NUMERICAL SIMULATION STUDY ON THE FRAGMENTATION OF DIFFERENTLY SHAPED DROPLETS UNDER STRONG SHOCK WAVES

The deformation and breakup of fuel droplets play a critical role in scramjet engines, and understanding the breakup mechanisms induced by high-Mach-number shock–droplet interactions is of great engineering significance. In this work, a series of numerical simulations are carried out to investigate the interaction between shock waves and liquid droplets under high-Mach-number conditions (Ma > 3). A dissipative-interface compressible four-equation multiphase flow model is employed to describe the shock–droplet interaction process and the associated multiphase flow evolution. Droplets with different initial shapes, including spherical, disk-like, and olive-shaped configurations, are considered in the present simulations. The initial droplet geometry is quantitatively characterized by the aspect ratio and sphericity, so that the influence of non-spherical geometry on the shock-induced deformation and breakup process can be systematically examined. Based on these parameters, the evolution of shock-induced wave structures, interfacial deformation, and breakup behavior is analyzed in detail. To further elucidate the breakup modes occurring under high-Mach-number conditions, additional simulations are conducted for a standard spherical droplet. The numerical results indicate that, under the same high-Mach-number shock loading, both the complexity of interfacial evolution and the breakup intensity of non-spherical droplets are strongly dependent on the shock-facing aspect ratio and the degree of droplet elongation along the shock propagation direction. When the major axis of the droplet is parallel to the shock front, droplets with different initial shapes exhibit similar characteristics in their interfacial evolution.

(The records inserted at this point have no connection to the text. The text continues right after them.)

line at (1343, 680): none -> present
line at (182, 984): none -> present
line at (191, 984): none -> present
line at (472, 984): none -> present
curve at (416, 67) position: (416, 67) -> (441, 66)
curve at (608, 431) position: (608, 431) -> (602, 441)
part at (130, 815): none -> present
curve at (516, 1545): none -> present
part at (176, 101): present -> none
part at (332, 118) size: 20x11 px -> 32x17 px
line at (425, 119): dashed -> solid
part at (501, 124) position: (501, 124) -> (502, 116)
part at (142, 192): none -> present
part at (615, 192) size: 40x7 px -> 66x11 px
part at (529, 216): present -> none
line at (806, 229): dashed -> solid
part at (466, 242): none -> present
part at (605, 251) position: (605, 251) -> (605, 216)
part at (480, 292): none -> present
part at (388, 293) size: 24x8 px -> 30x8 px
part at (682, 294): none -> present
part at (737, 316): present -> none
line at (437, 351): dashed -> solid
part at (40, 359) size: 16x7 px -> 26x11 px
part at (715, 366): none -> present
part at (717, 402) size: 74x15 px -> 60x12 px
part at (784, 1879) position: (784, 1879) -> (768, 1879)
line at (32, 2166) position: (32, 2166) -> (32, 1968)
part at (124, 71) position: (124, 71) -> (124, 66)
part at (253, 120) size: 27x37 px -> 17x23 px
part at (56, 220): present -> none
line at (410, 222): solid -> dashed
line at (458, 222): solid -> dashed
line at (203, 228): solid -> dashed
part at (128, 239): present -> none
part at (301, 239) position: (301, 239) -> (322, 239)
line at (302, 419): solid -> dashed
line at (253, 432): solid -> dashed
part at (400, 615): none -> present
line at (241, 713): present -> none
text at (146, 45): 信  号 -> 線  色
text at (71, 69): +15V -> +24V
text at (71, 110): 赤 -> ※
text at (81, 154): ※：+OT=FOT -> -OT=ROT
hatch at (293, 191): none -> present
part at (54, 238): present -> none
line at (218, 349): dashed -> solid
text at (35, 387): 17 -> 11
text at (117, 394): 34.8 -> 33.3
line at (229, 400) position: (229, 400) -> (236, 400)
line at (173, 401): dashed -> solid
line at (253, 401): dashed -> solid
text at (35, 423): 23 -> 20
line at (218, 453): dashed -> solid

In contrast, when the major axis is oriented normal to the shock front, the olive-shaped droplet exhibits more pronounced volumetric accumulation and experiences the weakest breakup among all the configurations considered. Furthermore, our simulations at higher Mach numbers(Ma = 5,7,9,10) confirm the existence of a catastrophic shear-induced entrainment(SIE) breakup mechanism. The results demonstrate that a high Weber number is a necessary condition for the initiation and development of this breakup mode, providing a numerical foundation and relevant criteria for further investigations of shock–droplet interactions.